[Fragment do lektury]
= = = =

Wyświetl Pojedyńczy Post
Stary 06.03.2009, 16:16   #44
rrolek

Zapłaciłem składkę :)

Zarejestrowany: Feb 2009
Miasto: a raczej wieś
Posty: 1,411
Motocykl: z lekkim adhd
rrolek jest na dystyngowanej drodze
Online: 1 miesiąc 3 tygodni 4 dni 11 godz 26 min 52 s
Domyślnie

Witam

Cytat:
Napisał Mucha Zobacz post
Witam,
... nie zebym sie czepial, ale dlaczego uwazasz, ze to forum konkuruje z tamtym lub/i odwrotnie...? - Oczywiscie jest to pytanie retoryczne.

Jezeli masz cos ciekawego w tym temacie - to po prostu wklej to tutaj... przeciez nie musisz skrobac od nowa...


Na gazie!
Co do konkurencji to tamte forum kocha chyba straszbie motocykle z uszami ale o słuszkości marki się nie wypowiadam...

Co do skrobania to nie wiem czy to akurat ciekawe i czy da się wkleić ale UWAGA próbuje:

BUM i jest:

..."Pewien francuski historyk napisał kiedyś że najtrudniejszym momentem w każdej podróży jest wstać i wyjść z domu.

= = = =

[Przekazane dane]
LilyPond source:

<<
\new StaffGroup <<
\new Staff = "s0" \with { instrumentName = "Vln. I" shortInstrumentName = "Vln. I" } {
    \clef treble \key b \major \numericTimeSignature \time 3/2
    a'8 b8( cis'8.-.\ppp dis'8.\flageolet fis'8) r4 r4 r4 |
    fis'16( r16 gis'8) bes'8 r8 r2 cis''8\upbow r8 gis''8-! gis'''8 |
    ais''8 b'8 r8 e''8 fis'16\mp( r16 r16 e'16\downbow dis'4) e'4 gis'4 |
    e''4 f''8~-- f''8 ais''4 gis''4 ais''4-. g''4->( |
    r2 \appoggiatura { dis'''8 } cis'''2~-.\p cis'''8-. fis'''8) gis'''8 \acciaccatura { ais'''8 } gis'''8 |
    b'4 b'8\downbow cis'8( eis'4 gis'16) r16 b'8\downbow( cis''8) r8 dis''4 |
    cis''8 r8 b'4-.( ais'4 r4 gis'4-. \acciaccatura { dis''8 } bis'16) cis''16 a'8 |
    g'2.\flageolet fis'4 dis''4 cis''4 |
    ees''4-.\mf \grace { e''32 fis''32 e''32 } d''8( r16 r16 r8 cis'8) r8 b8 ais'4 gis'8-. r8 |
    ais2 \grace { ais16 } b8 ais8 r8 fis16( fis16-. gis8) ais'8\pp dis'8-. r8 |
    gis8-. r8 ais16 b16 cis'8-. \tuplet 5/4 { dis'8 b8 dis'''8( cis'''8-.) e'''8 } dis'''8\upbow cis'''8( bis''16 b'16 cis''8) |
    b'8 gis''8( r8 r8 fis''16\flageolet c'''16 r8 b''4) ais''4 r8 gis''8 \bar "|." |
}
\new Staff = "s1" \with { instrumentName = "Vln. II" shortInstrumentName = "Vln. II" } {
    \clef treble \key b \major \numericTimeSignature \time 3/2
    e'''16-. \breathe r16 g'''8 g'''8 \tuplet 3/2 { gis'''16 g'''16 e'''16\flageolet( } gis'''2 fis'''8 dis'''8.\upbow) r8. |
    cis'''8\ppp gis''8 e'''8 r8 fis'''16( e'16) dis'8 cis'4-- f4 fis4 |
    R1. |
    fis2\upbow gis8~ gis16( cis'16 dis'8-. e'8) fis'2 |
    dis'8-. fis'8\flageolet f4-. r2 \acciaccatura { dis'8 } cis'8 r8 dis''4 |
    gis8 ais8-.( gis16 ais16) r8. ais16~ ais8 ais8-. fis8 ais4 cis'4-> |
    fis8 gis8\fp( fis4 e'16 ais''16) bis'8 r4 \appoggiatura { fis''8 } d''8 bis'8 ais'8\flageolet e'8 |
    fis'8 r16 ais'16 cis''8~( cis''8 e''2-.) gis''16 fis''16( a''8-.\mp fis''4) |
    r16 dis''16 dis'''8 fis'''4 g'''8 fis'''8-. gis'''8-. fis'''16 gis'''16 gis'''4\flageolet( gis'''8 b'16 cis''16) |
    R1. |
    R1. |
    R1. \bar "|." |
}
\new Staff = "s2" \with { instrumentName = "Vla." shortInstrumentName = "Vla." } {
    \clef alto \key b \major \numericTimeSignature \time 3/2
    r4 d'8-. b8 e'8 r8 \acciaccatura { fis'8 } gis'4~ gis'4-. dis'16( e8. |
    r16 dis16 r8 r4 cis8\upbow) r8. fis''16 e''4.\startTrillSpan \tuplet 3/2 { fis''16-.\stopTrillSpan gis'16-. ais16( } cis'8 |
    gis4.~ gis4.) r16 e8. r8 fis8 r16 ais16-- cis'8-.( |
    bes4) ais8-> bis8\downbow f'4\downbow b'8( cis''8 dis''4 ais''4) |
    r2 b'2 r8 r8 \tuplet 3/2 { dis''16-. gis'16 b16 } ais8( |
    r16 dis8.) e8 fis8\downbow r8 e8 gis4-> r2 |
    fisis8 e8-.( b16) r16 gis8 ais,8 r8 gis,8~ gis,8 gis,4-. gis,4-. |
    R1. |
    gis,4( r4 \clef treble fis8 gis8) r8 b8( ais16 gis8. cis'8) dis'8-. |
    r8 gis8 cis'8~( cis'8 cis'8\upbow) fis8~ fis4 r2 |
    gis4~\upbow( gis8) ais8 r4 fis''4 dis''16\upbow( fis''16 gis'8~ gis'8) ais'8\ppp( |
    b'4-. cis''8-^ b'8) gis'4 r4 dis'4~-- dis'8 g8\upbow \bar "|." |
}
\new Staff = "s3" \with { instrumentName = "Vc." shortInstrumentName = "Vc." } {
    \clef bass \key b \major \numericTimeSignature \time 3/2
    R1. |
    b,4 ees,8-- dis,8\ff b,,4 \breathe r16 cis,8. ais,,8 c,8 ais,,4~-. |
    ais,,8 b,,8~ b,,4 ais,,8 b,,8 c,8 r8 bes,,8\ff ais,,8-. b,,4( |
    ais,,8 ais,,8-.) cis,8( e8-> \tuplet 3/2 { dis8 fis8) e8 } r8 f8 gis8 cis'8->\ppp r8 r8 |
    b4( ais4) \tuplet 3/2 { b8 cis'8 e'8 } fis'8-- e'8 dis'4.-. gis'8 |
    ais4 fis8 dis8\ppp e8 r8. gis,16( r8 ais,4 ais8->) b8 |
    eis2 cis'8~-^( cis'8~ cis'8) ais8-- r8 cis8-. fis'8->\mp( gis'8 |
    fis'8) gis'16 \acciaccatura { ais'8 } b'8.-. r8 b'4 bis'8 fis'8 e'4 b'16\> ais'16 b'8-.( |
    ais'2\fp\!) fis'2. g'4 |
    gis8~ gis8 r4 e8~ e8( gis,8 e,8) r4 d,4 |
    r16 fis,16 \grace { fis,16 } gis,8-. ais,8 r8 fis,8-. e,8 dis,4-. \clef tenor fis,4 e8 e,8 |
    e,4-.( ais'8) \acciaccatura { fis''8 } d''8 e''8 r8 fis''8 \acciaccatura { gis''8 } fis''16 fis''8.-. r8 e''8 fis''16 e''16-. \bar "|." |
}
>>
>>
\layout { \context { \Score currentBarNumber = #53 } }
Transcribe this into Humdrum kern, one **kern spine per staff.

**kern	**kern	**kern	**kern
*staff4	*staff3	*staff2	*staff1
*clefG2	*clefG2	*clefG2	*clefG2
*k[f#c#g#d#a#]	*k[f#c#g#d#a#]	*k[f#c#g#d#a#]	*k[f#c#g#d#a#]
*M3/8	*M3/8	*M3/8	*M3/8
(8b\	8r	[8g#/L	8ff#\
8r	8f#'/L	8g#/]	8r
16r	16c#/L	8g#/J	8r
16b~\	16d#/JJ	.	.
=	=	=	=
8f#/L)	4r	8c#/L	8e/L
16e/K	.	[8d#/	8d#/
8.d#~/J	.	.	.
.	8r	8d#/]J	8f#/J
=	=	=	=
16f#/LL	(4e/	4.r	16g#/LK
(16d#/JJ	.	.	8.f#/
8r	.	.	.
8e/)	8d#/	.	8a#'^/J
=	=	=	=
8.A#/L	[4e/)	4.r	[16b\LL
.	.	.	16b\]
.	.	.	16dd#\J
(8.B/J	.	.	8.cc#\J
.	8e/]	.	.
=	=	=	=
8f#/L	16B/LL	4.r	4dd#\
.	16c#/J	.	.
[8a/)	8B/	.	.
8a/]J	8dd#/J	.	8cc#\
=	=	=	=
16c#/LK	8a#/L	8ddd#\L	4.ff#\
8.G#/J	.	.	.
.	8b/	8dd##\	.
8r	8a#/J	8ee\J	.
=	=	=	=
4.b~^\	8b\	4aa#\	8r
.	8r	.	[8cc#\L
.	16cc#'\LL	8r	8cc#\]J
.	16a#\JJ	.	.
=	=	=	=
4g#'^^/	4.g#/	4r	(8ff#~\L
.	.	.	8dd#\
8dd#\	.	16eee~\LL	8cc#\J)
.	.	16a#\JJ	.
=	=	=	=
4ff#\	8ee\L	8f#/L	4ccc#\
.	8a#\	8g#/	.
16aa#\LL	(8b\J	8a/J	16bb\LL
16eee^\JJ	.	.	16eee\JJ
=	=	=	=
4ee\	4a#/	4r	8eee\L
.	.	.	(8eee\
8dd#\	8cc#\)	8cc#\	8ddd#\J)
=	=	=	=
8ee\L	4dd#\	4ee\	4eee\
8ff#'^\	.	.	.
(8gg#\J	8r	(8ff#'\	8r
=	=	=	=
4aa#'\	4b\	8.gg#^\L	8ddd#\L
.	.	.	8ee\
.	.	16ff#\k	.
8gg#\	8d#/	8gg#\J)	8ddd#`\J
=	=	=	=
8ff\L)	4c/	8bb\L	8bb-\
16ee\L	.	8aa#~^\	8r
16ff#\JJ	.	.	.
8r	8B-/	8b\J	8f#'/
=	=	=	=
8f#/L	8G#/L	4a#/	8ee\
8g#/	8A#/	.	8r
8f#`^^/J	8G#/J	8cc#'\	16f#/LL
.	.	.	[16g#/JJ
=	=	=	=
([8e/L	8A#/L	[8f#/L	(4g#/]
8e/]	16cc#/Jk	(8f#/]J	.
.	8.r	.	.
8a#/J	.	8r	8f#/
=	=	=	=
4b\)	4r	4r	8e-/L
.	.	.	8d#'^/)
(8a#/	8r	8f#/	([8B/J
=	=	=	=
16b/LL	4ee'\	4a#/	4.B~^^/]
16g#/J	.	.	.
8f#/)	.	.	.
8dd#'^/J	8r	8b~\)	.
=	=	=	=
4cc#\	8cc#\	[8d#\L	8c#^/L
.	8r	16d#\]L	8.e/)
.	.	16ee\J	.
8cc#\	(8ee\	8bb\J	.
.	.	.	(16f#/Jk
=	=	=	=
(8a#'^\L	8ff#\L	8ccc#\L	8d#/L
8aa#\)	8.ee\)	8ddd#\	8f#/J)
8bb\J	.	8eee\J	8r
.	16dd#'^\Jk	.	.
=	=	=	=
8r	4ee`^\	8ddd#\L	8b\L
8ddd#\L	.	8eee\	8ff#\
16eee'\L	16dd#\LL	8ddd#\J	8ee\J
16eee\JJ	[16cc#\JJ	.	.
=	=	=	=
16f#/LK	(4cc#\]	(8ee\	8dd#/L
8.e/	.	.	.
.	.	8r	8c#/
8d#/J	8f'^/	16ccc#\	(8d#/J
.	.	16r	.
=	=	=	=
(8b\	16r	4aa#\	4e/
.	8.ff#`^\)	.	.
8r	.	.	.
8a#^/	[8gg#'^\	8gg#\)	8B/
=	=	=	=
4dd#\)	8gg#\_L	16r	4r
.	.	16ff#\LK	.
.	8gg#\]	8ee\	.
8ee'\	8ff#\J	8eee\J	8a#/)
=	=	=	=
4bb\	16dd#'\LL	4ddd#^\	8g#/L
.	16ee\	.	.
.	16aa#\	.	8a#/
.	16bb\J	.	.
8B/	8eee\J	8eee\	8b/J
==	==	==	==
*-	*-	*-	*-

= = = =

[Polecenia]
A) Jakim argumentem Mucha, cytowany we wpisie z forum, zachęca, by po prostu wkleić ciekawy materiał na ten temat? Odpowiedz w jednym do trzech zdań.
B) Dopisz dalszy ciąg wpisu z forum, zaczynając zaraz po ostatnim zdaniu.

[Rozwiązane zadania]
A) Mucha uzasadnia to tym, że nie trzeba pisać („skrobać”) wszystkiego od nowa. Jeśli ktoś ma już coś ciekawego w tym temacie, wystarczy to wkleić.

B)
Takoż i my w końcu nie-lipcowym sobotnim popołudniem pakujemy się i wióra pod granicę. Rano mała kolejka i już Ukraina.
Głodni (jedyny bufet w Krościenku otwierają o 10.00) w strasznym upale wbijamy się teren. Miejscami jakieś błoto na plecach i
w butach chłodzi przyjemnie. Za pierwszym rozbebranym większym rozlewiskiem zaczyna się droga, a na niej pełgot boxer
z gostkiem pilnie studiującym mapę identyczna jak moja. Kreska na mapie mówi jasno: droha je. Pewno oczy
kłamią: dorohy ni ma. Tak to jest z tymi kreskami na mapie. Jadąc po wyklikanych na skanach routach wpuszczamy
się w jeżyny na tyle, że pół dnia tracimy na pokonanie kolejnych 30 km.









Fakt trochę leżymy pod porzuconą bacówką patrząc na północ.





Ściemnia się gdy dobijamy asfaltem do Niżnych Worot. Lokalni motocykliści lansują wydumki na zaprawce.
Pozdrawiamy towarzystwo, ale oni jakoś tak na dystans, jeden tylko z daleka robi fotkę telefonem. Ech, gdzie te czasy, gdy
człek podziwiany był wszędzie jak jaka Ałła Pugaczowa?. Tankowanie, 40-ste pompowanie dziurawej dętki i już,
już walimy na browara do Wołowca.

Sączymy właśnie pierwszy dzban gdy w latarni migają mi 2 pomarańczowe endurki. Z kuflem wypełzam
z ogródka pod sklep. Tiiiaa... .Nie każdy orandż to KTM, nie każda zajebiście wielka blacha jest niemiecka.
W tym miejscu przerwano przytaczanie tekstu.